According to the complaint filed in United States District Court in Nashville, members of a girls’ basketball team visiting Livingston Middle School in Tennessee spotted the camera right away. “It was high up in a corner, near a ceiling tile in the visitors’ locker room,” said the girls’ lawyer, Mark Chalos. “It seemed to look out over the changing area.”
The girls were wary at first, Chalos said, but ultimately didn’t believe the camera would be recording them, so they continued changing their clothes. Later, one girl mentioned the camera to her coach, who confronted Livingston’s principal. The coach was told that the camera was not positioned to observe dressing and undressing, the court papers contend. But after parents pressed the point, a school district official reviewed the video and reported that it showed the girls in “bras and panties.”
That was enough to enrage the parents. But what they learned as they questioned school authorities outraged them even more. Logs from the server holding the school’s video show that the images were available, unsecured, over the Internet, Chalos said, and indicate several instances of access by unknown outsiders.

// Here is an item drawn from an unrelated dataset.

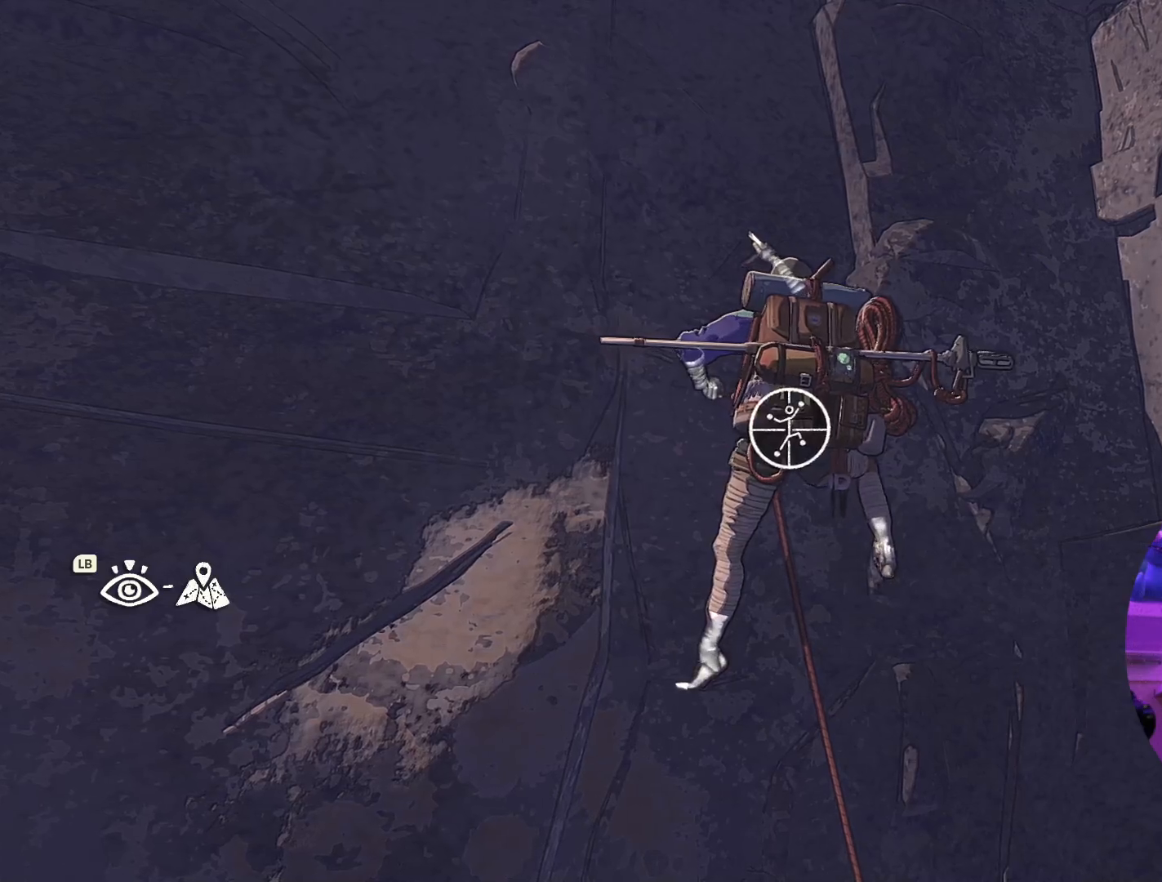
{"dt_ms": 500, "buttons": [], "left_stick": "center", "right_stick": "down", "events": [[200, "R1", "up"], [384, "right_stick", "down"]]}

With the proliferation of surveillance cameras in everyday life and Webcams at home computers, the ease with which unsecured cameras can be detected on the Internet has become an increasing cause of concern. Last month, bloggers began reporting on the ability to tap into thousands of raw Webcam feeds with a few simple Google searches, and the Spanish police arrested a suspect on charges of developing a computer virus that can activate a Webcam without the owner’s permission.
The Yankee Group, a market research company, estimates that as many as 13 percent of American households have a Webcam attached to one of their computers, often sitting on top of a monitor in a living room or a bedroom.
Like each Web page, each camera on the Internet has an address, and unless the cameras have been concealed behind software firewalls, their addresses make them specifically searchable and identifiable.
A Google search one day last week indicated more than 10,000 such Web cameras, showing everything from bedrooms and living rooms to coin-operated laundry businesses and shoe stores to plasma reactors and mountain ranges. (Some of the cameras required passwords for access to the video.)
Other video sources are mostly security cameras that have been fed onto the Net, either deliberately to make them available to the public, like traffic or weather cams, or simply because putting the camera online was the easiest way to get the video signal into the building’s security office.
If a Webcam image is deliberately displayed as a part of a public Web site, then the image is obviously intended to be seen by whoever visits that site. But a search for specific video camera signatures allows users to skip the Web site and view the camera image outside its intended context.
It is illegal to gain access to a secured computer without the proper authorization, even if the computer’s password is publicly known. But is it legal to look at unsecured Webcams discovered as a result of a Google search, through the back door, so to speak? “It’s probably not illegal, but you never know,” said Annalee Newitz, policy analyst at the Electronic Frontier Foundation, a digital rights advocacy group. “That would be the court case–would a reasonable person consider these cameras to be public?”